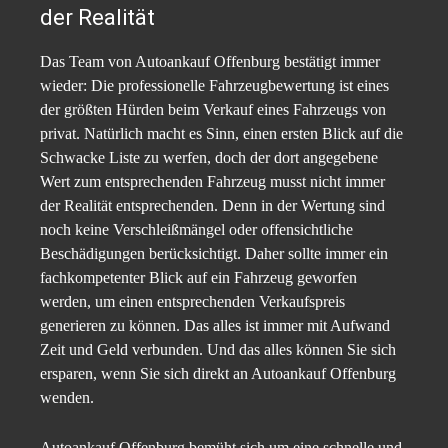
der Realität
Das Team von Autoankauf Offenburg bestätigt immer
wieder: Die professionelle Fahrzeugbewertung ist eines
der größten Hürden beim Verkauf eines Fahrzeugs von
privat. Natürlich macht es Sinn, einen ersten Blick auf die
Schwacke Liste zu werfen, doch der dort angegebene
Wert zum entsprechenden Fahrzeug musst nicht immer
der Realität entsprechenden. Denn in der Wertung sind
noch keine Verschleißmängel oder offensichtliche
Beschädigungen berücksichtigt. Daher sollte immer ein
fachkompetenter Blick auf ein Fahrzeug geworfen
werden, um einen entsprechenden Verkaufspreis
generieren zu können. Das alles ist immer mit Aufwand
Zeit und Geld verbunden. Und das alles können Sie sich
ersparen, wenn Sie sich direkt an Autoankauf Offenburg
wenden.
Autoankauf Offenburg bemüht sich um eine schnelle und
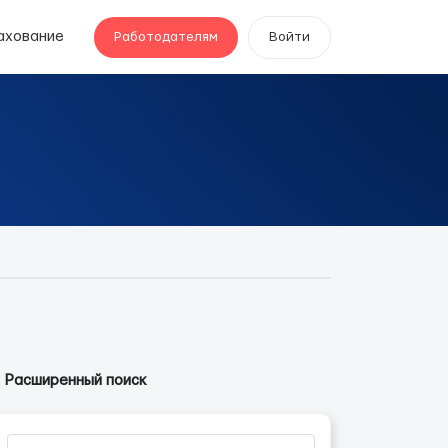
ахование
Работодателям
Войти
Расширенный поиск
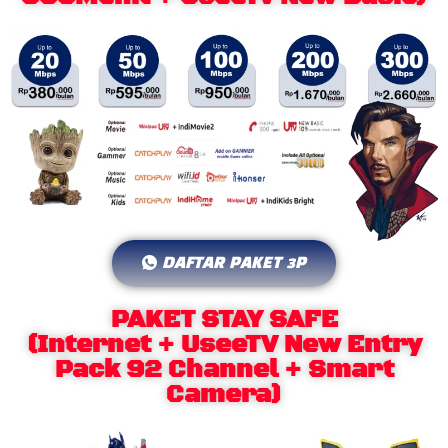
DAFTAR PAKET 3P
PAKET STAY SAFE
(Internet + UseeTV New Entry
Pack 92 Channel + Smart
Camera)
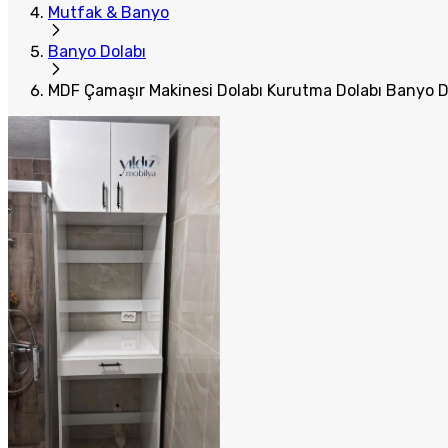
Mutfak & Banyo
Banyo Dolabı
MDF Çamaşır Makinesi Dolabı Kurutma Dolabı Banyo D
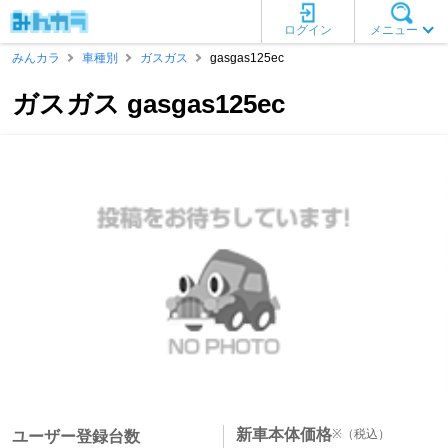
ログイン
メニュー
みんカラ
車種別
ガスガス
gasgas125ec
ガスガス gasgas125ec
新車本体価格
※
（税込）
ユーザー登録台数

***

Format every line of text in the items above as a numbered list, skipping any blank lines. Leave the picture lines out.

▸ RESULT BELOW:
1. der Realität
2. Das Team von Autoankauf Offenburg bestätigt immer
3. wieder: Die professionelle Fahrzeugbewertung ist eines
4. der größten Hürden beim Verkauf eines Fahrzeugs von
5. privat. Natürlich macht es Sinn, einen ersten Blick auf die
6. Schwacke Liste zu werfen, doch der dort angegebene
7. Wert zum entsprechenden Fahrzeug musst nicht immer
8. der Realität entsprechenden. Denn in der Wertung sind
9. noch keine Verschleißmängel oder offensichtliche
10. Beschädigungen berücksichtigt. Daher sollte immer ein
11. fachkompetenter Blick auf ein Fahrzeug geworfen
12. werden, um einen entsprechenden Verkaufspreis
13. generieren zu können. Das alles ist immer mit Aufwand
14. Zeit und Geld verbunden. Und das alles können Sie sich
15. ersparen, wenn Sie sich direkt an Autoankauf Offenburg
16. wenden.
17. Autoankauf Offenburg bemüht sich um eine schnelle und
18. ахование
19. Работодателям
20. Войти
21. Расширенный поиск
22. DAFTAR PAKET 3P
23. PAKET STAY SAFE
24. (Internet + UseeTV New Entry
25. Pack 92 Channel + Smart
26. Camera)
27. Mutfak & Banyo
28. Banyo Dolabı
29. MDF Çamaşır Makinesi Dolabı Kurutma Dolabı Banyo D
30. ログイン
31. メニュー
32. みんカラ
33. 車種別
34. ガスガス
35. gasgas125ec
36. ガスガス gasgas125ec
37. 新車本体価格
38. ※
39. （税込）
40. ユーザー登録台数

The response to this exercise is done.